Right, but wouldn’t:

  • Merkle proof of the data you care about to the merkle root in the L2 slot
  • Merkle proof of the L2 slot to the contract’s storage root
  • Merkle proof of the contract’s storage root to the chain’s state root

All add up to more proof data than just doing the last two, even if that meant more values in the L2 contract’s storage?

I think it depends on the size of the data and the type of tree (radix).


Ignore the merkle example and just assume a storage contract that writes hash-prefixed byte arrays:

set(bytes32 key, bytes value) stores keccak256(value) + value

1 storage proof + N slots of data + hash check is more efficient than N storage proofs.


And this brings me to my question:

I would classify the ENS EVMGateway as open (because the gateway itself can be substituted with another) and general (because it plucks slots from L2 without any additional assumptions.)

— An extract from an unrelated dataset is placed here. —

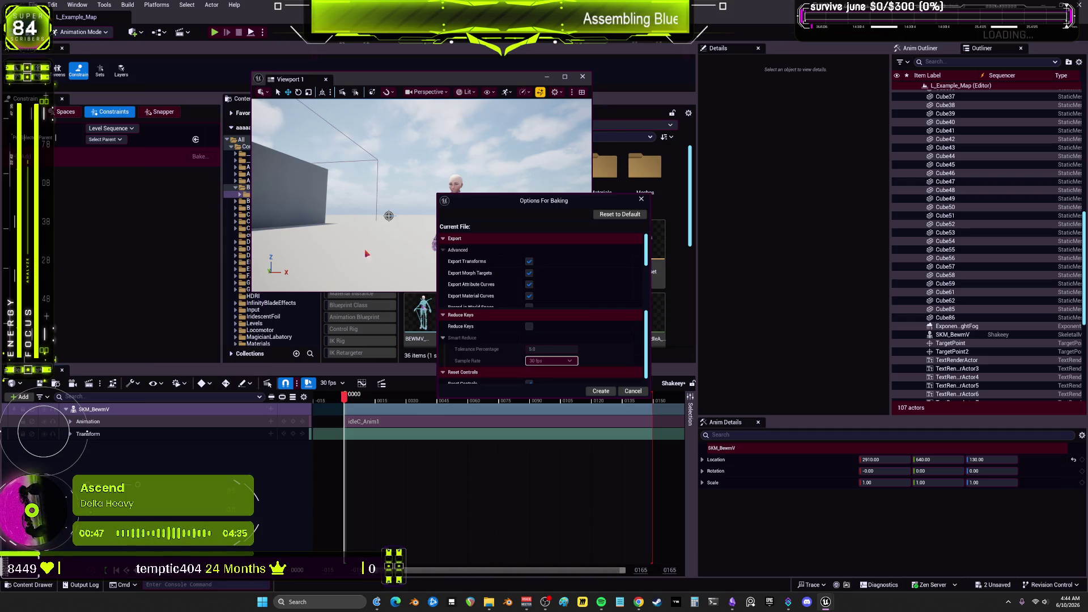
{"action": "left_click", "coordinate": [529, 273]}
{"action": "left_click", "coordinate": [529, 295]}
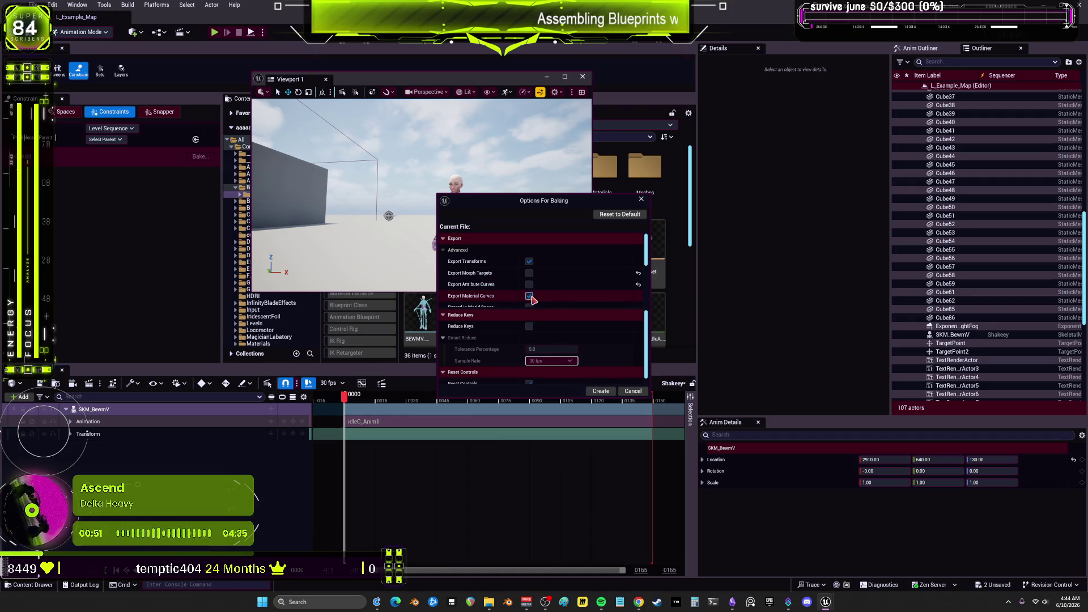
{"action": "left_click", "coordinate": [599, 392]}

There also exists open gateways that only operate with specific L2 contracts. Gateways of this type are reliant on L2 contract functionality to extend their chain of trust. In my example above, each set()-stored value would only need it’s hash proven and the actual data could be supplied unmodified. The L1 verifier would verify the proofs of the hashes, and then verify the hash of the data. Since this requires that the hash written to L2 corresponds to the hash of the data, only contracts that obey this mechanic would be supported.

Instead of a set of trusted signers, they’d have a set of trusted storage contracts.

Would gateways of this type be acceptable? I think in essence, it’s the difference between:

  • general — (L1 verifier) + any L2 storage
  • specific — (L1 verifier + L2 storage)

From the POV of a user, I feel like these are actually equivalent, since you need to trust both the L1 and L2 contracts are functioning correctly. For example, an L2 contract that allows anyone to write anywhere can be read using an open gateway but the chain of trust is broken simply because the L2 implementation is flawed.

The advantage of a general gateway is that you can apply it to existing L2 contracts.

The disadvantage of a specific gateway is that it only operates on a trusted set of contracts, but it enables a huge amount of optimizations because you can use the EVM on both sides to enforce logic.

That’s true, but given we’re talking O(1) overhead vs O(log n) overhead, and verifications are done in a read context, is it worth the extra complexity?